Text:
This the capstone project for Udacity DataEngineering nanodegree program.
The objective of this project is to apply the learning from the Udacity Data engineering course.
This is a fictional annual movie awards hosted by Sparkademy awards.
Spakademy wants to identify top movies to award based on IMDB users' votes.
As a data engineer I was asked to build a data model from the datasets.
The data model is used to analyse and identify the top-rated IMDB movies.
The datasets are downloaded from IMDB and TMDB dataset from Kaggle into S3.
The scope of the project is to build an ELT data lake from the datasets and write them as parquet files to S3.
The transformed parquet files can be used for analysis
- Airflow scheduling
- Automated script to download datasets from IMDB & TMDB.
- Analysis table for the top rated movies
The CSV files from IMDB input data and combined additional data from TMDB as JSON are transformed into parquet files.
I have built a star schema of parquet. The dimension tables contains the movie titles, additional details and movie crew.
The fact tables contains IMDB ratings and the finance data like revenue and budget.
- movies_ratings - movie ratings from both imdb & tmdb - split language/subfolder by years
- movies_finances - movie's finance details like revenue and budget
- movies_titles - movies titles that are split by region/subfolder by years
- movies_details - movie details like titles - split by region/subfolder by years
- movies_principal_crew - movies' principal cast and crew.

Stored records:
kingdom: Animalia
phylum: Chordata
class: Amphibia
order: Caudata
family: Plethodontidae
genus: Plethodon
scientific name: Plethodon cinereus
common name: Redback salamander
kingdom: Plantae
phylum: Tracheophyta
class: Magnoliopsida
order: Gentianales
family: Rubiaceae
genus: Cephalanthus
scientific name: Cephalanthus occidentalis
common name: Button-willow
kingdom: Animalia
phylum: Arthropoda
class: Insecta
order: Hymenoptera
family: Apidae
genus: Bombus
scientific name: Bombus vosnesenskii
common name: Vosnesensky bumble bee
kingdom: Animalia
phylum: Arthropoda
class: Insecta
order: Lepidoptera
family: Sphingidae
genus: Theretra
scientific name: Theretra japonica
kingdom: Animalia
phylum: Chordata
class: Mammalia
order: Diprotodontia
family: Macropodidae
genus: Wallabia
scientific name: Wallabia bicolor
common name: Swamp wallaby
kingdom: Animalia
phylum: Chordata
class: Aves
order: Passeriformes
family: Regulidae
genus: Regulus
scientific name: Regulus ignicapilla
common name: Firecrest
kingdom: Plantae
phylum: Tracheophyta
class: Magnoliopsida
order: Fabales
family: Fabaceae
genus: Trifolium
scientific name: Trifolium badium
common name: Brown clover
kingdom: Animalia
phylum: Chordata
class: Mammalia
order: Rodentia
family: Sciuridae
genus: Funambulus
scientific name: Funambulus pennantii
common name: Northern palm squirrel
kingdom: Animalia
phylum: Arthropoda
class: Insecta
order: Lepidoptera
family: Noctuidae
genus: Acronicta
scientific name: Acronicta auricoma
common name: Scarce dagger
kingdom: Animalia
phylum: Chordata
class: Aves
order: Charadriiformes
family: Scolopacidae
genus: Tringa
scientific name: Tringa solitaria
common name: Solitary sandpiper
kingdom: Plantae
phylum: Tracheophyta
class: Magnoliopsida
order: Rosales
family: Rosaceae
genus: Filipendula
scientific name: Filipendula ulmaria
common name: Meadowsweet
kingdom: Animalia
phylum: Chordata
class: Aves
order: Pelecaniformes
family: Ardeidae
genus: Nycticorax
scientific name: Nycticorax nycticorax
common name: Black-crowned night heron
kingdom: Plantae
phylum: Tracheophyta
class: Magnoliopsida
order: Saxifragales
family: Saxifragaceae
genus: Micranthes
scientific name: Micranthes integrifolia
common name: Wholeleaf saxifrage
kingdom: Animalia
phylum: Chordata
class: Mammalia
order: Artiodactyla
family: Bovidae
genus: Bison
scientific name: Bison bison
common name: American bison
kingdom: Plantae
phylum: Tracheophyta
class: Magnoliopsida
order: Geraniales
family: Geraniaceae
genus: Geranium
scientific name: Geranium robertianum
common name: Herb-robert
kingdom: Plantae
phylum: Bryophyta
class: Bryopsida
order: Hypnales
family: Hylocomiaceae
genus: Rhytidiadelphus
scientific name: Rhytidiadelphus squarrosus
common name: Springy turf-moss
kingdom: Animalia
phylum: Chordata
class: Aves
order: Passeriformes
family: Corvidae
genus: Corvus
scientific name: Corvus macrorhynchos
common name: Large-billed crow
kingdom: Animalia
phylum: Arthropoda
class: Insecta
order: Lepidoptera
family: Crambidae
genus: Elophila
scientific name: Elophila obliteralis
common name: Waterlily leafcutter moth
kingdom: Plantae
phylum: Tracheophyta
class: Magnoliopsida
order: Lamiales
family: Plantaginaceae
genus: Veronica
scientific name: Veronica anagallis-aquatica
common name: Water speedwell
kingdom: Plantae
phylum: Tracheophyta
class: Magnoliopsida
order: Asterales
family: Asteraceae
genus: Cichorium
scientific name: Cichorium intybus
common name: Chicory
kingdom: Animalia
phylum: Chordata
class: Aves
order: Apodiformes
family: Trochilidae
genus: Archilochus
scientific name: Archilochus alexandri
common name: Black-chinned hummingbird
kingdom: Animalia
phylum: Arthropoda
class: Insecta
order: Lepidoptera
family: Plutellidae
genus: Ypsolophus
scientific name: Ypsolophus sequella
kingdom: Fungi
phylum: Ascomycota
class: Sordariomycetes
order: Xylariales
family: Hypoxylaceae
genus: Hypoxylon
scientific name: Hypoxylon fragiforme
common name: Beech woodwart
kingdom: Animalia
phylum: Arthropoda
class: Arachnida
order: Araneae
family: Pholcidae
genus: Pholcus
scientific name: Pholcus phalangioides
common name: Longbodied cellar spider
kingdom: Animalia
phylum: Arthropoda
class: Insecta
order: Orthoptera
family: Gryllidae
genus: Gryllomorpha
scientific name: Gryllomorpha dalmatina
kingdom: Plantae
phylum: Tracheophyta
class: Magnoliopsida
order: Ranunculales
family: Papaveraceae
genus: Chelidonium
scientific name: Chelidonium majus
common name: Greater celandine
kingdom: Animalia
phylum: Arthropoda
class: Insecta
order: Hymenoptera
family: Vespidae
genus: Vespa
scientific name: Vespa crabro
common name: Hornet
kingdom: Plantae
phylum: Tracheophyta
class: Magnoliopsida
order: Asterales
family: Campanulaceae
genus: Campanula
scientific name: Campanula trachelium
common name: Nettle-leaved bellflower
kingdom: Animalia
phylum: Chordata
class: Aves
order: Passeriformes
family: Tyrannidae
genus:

Task instructions:
• 1. In the Sparkademy project description, what file format are the transformed datasets written to S3 as?
• 2. Please extract the passage of the Sparkademy project description between "Spakademy wants to" and "top-rated IMDB movies.", inclusive.
• 3. Write what comes next in the Sparkademy project description, picking up after its last line.
These records come from a separate source.

Answers for the tasks:
• 1. Parquet files.

• 2.
Spakademy wants to identify top movies to award based on IMDB users' votes.
As a data engineer I was asked to build a data model from the datasets.
The data model is used to analyse and identify the top-rated IMDB movies.

• 3.
- movies_crew_names - Names of the member's of the cast and crew.
I have de-normalised fact tables in a way to include basic information like movie title, region, language and year.
The movie data set is huge in millions because it spans across multiple countries(regions), languages and several years since 1800s.
I have split the partition across different years and regions because Join queries can be really expensive so I have de-normalised them to fetch basic details.
Analysis can be run on movie ratings without any complex joins so we can query movie ratings for only specific country, language or a year.
I'll use a join query only if I need to fetch additional details about the movies.
I have chosen Spark & S3 parquet to build a data lake because the IMDB dataset is very huge and ratings keep changing all the time.
Had I chosen a data warehouse like Redshift, we need to run a lot of update queries on a daily basis, and it might end up.
The challenge with the TMDB dataset is it contains a lot of small JSON files.
It turned out that Spark seem to be efficient with few big files rather than a lot of small files.
I was not able to use AWS Glue with the Udacity account, I'll use AWS glue crawler for this use case in the future.
The IMDB dataset is huge, some csv files contains as much as 50 Million records. I have used only with a subset of this dataset for a year. I couldn't use Spark to it's full potential in the Udacity workspace, I was getting out of memory errors.
I'll use EMR to have Spark clusters and scale accordingly. I'll also try to use serverless solution like AWS Glue crawlers to especially process the JSON data.
I'd use Airflow to schedule every morning 7am potentially download the IMDB and TMDB datasets use of AWS Lambda and then do the loading and transforming of the CSVs into parquet files.
The queries results run on the data model can be stored in a database.
I have already denormalised my tables so I'll use Cassandra for both the heavy on read and write scenarios.
If the read requires a lot of join queries then I'll use Redshift.
I will still keep either regions(countries) or year as partition key depending on the use case since the IMDB dataset always spans across multiple countries.
I may also loose the sub folder and flatten the partition since I am going to copy the transformed data into a database.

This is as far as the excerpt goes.